In the first lesson, we examined understanding why an owner would sell. In this post, I will open the door to the question of valuation: what is my company truly worth? It is helpful to know this information when a potential buyer comes calling.
One of the first things a buyer will do is examine the benefits that the owner is taking from the company. On first glance, many owners look at their salary, or owner draws and insurance, and then stop. In most cases, this is a long way from the true benefits that the owner receives.
Why does a buyer care what benefits the staffing agency gives the owner? You must remember that every benefit that is over and above an amount that would normally be paid to an “employee” is potential earnings that are currently going into the owner’s pocket. It’s important to take a closer look at these benefits because they should become a part of your negotiation arsenal.

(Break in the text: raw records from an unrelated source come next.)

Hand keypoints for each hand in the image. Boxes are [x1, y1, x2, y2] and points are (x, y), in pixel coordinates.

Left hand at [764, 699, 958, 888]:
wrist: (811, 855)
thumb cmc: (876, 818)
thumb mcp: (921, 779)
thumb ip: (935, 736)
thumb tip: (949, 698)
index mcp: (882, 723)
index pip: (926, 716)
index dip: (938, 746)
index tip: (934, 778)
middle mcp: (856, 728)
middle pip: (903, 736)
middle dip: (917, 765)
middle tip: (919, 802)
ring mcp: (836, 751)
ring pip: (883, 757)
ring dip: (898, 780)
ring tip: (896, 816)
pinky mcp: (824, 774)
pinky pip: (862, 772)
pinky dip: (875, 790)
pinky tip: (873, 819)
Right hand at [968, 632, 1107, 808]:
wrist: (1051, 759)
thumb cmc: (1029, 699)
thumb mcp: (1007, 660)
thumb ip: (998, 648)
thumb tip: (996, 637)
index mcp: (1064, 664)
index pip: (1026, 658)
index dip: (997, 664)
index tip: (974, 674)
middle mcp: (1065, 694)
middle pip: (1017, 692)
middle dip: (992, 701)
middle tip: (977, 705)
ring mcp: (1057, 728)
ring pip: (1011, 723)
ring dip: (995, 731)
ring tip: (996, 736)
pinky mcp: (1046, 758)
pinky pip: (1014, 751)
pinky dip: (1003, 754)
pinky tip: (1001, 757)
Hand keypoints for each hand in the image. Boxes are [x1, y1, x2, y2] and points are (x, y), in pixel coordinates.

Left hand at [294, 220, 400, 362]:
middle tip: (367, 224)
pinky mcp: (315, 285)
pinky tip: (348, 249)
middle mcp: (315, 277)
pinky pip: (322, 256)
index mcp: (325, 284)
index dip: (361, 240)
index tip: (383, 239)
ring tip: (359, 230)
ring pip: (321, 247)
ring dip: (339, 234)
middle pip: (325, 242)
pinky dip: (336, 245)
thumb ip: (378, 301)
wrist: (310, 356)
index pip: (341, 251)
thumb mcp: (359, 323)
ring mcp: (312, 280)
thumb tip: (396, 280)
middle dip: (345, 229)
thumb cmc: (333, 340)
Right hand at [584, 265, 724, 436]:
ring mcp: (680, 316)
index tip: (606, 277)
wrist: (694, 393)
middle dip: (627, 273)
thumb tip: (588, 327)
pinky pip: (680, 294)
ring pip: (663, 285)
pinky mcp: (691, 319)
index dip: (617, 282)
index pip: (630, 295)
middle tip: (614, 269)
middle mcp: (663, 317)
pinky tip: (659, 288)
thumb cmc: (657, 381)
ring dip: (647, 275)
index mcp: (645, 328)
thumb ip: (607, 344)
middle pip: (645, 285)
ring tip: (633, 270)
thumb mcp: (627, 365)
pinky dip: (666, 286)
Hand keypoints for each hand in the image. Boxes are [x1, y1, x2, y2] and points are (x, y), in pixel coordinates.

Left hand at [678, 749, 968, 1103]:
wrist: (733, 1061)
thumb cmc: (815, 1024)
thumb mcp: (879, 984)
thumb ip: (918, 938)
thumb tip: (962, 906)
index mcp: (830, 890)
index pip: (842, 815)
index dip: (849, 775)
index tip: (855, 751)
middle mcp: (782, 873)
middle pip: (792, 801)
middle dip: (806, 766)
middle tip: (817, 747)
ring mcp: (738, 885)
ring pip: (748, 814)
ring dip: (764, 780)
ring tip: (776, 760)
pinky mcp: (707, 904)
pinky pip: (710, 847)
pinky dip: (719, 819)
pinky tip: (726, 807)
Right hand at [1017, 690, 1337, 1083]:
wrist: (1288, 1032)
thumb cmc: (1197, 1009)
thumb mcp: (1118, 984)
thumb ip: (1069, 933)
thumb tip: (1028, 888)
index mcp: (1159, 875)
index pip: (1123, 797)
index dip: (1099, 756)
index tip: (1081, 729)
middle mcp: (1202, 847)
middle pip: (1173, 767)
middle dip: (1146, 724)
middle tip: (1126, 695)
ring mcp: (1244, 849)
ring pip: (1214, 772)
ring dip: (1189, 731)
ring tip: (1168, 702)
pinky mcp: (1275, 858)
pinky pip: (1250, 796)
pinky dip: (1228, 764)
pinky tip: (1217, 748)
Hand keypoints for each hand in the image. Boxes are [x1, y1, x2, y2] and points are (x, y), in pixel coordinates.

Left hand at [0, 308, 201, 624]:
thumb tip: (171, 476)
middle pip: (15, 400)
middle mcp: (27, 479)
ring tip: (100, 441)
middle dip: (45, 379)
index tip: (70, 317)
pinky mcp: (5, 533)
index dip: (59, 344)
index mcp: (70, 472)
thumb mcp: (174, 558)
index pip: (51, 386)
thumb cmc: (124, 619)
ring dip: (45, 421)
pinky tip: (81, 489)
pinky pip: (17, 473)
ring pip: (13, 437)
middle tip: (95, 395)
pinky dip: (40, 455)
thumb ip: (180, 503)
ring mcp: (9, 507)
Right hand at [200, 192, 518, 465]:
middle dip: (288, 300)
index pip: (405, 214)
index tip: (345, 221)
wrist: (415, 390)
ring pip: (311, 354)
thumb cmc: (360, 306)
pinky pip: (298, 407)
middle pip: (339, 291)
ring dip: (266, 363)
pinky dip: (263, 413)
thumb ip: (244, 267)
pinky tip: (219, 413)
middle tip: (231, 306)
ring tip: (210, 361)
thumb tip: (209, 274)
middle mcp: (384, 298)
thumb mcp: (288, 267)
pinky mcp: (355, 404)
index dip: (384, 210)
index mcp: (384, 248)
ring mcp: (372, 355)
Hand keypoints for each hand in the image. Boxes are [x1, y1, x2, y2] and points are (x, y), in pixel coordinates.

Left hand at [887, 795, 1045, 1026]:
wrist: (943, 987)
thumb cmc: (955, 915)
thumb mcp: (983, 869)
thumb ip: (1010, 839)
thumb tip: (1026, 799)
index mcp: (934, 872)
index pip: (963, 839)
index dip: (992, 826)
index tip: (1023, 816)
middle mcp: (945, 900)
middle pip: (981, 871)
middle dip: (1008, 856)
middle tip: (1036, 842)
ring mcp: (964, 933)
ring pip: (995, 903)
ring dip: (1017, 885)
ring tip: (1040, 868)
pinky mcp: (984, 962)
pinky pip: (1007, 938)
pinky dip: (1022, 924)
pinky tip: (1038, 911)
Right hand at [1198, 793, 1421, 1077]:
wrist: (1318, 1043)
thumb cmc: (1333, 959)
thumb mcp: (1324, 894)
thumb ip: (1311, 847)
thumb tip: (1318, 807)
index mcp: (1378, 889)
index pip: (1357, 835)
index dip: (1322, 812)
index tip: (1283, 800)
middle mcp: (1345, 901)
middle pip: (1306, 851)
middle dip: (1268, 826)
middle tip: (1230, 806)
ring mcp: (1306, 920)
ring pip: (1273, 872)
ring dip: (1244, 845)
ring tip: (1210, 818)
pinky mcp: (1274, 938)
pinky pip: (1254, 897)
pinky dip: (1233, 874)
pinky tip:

From a pure investment perspective, let’s assume there is $50,000 in benefits being pulled from the healthcare staffing company by the owner that would not have to be paid to a new manager, owner, or partner. Where do you think an investor could pick up $50,000 a year as a return on investment? That’s exactly what they will get if they replace you with someone on straight salary, or salary and commission, and that’s just for starters! This must be figured into the sales price.
As a bargaining chip, it is crucial that you strip out all benefits that would not have to be paid to a regular employee. How do you do this? The easiest way is to start with pencil and paper and make a list of all things that you receive that is not received by your employees. You might as well do this before selling because any prudent investor will always do this. I have seen such a wide range of benefits it’s difficult to include them all. I have seen such extravagant benefits taken by owners as to include their “nanny” on the company payroll. I’m not sure how that would be explained in an IRS audit, but who should be and not be on payroll is a definite question during a purchaser’s due diligence. Automobiles, family or otherwise, family insurance coverage, eating out for those questionable “business purposes”, or even redecorating your “home” office could be other benefits.
It is not unusual for potential sellers to take a close look at their “true” benefit from ownership and have second thoughts about their decision to sell. Remember, the potential purchaser is going to look at those items as a benefit as well, this will be their return on investment, and so it’s critical you as a seller look at these benefits in the same manner.